Required work:
Please reproduce the data below exactly, from the first line to the last.

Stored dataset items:
++++++++++++++++++++

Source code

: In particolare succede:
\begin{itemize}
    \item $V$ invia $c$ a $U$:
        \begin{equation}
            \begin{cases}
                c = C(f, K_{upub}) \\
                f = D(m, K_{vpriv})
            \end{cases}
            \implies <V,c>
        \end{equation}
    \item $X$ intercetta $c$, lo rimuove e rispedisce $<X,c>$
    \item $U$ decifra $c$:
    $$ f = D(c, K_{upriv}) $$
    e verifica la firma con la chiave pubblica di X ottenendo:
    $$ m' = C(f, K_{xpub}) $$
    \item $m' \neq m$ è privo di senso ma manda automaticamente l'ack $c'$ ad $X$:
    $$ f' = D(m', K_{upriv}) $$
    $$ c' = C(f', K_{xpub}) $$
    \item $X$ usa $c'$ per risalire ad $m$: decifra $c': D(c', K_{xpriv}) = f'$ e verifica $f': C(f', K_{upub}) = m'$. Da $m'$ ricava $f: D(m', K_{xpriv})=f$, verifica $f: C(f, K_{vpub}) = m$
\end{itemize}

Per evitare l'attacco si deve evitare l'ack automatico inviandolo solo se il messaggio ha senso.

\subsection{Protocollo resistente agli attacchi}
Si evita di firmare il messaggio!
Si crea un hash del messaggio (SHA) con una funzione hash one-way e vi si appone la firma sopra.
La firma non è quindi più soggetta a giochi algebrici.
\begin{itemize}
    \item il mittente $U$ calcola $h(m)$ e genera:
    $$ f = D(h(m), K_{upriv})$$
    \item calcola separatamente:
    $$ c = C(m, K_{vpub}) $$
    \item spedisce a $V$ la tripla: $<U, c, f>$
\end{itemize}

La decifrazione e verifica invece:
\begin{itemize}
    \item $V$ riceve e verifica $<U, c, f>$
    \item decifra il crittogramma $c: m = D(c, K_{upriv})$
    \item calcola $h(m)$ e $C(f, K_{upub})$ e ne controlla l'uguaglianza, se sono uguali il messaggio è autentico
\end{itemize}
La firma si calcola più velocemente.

++++++++++++++++++++

Your response:
Source code

: In particolare succede:
\begin{itemize}
    \item $V$ invia $c$ a $U$:
        \begin{equation}
            \begin{cases}
                c = C(f, K_{upub}) \\
                f = D(m, K_{vpriv})
            \end{cases}
            \implies <V,c>
        \end{equation}
    \item $X$ intercetta $c$, lo rimuove e rispedisce $<X,c>$
    \item $U$ decifra $c$:
    $$ f = D(c, K_{upriv}) $$
    e verifica la firma con la chiave pubblica di X ottenendo:
    $$ m' = C(f, K_{xpub}) $$
    \item $m' \neq m$ è privo di senso ma manda automaticamente l'ack $c'$ ad $X$:
    $$ f' = D(m', K_{upriv}) $$
    $$ c' = C(f', K_{xpub}) $$
    \item $X$ usa $c'$ per risalire ad $m$: decifra $c': D(c', K_{xpriv}) = f'$ e verifica $f': C(f', K_{upub}) = m'$. Da $m'$ ricava $f: D(m', K_{xpriv})=f$, verifica $f: C(f, K_{vpub}) = m$
\end{itemize}

Per evitare l'attacco si deve evitare l'ack automatico inviandolo solo se il messaggio ha senso.

\subsection{Protocollo resistente agli attacchi}
Si evita di firmare il messaggio!
Si crea un hash del messaggio (SHA) con una funzione hash one-way e vi si appone la firma sopra.
La firma non è quindi più soggetta a giochi algebrici.
\begin{itemize}
    \item il mittente $U$ calcola $h(m)$ e genera:
    $$ f = D(h(m), K_{upriv})$$
    \item calcola separatamente:
    $$ c = C(m, K_{vpub}) $$
    \item spedisce a $V$ la tripla: $<U, c, f>$
\end{itemize}

La decifrazione e verifica invece:
\begin{itemize}
    \item $V$ riceve e verifica $<U, c, f>$
    \item decifra il crittogramma $c: m = D(c, K_{upriv})$
    \item calcola $h(m)$ e $C(f, K_{upub})$ e ne controlla l'uguaglianza, se sono uguali il messaggio è autentico
\end{itemize}
La firma si calcola più velocemente.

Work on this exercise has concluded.